Rice University, USA

Leonardo Dueñas-Osorio is an Associate Professor of Civil and Environmental Engineering at Rice University in Houston, Texas. He obtained his Master’s degree from the Massachusetts Institute of Technology in 2001, and Ph.D. from the Georgia Institute of Technology in 2005, both in Civil and Environmental Engineering. He develops analytical and computational methods, including quantum algorithms, for the performance assessment of structural and Infrastructure systems and their upkeep decision support.  Leonardo is actively involved with the Structural Engineering Institute and the Infrastructure Resilience Division of the American Society of Civil Engineers (ASCE) through their risk assessment, lifeline interdependencies, and decision analysis committees.  He is also an Associate Editor for Natural Hazards Review and a member of the editorial board of Structural Safety.  His research has been recognized with the 2008 U.S. National Science Foundation (NSF) “CAREER award”, the 2015 Earthquake Engineering Research Institute (EERI) “Outstanding Earthquake Spectra Paper Award”, and the 2017 International Association for Structural Safety and Reliability (IASSAR) “Early Achievement Research Award”.  Leonardo’s research is mainly funded by NSF, the U.S. Department of Defense, and the Office of Public Safety and Homeland Security of the City of Houston.

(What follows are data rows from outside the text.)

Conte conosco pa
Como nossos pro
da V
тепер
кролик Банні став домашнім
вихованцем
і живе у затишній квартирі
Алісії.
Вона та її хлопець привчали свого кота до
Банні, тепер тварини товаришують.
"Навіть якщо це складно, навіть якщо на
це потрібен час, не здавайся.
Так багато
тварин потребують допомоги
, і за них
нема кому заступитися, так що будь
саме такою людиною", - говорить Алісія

Computer-aided Reliability and Resilience Verification for Infrastructure Networks

As automation, interdependence and operational uncertainty across critical infrastructure networks continue to increase, engineers need system-level state estimation methods that are correct and computationally feasible to guide safety decisions. This talk introduces new algorithms for the efficient reliability and resilience assessment of networked systems, which offer exact bounds or a priori guarantees on the quality of their estimates.  In particular, I present how to leverage powerful solvers for generic constrained satisfaction problems in a formulation that is scalable, naturally applicable to network reliability assessment, and that issues probably approximately correct (PAC) certificates.  This logic-based formulation appeals to the intuitive counting of system states, revealing a unique connection to quantum tensor network estimators, which I showcase along with implementable adiabatic algorithms on quantum simulators and computers.  And while reliability is a fundamental property of networked engineered systems, so too is their resilience.  Hence, I present emerging strategies that exploit the decentralized structure of the constraints governing interdependent infrastructure networks, particularly when they need to be optimally restored in minimum time at a minimum cost after contingencies materialize.  I end the talk with a prospective account of methods for reliability verification and resilience reasoning consistent with uncertainty quantification requirements for evolving infrastructure systems.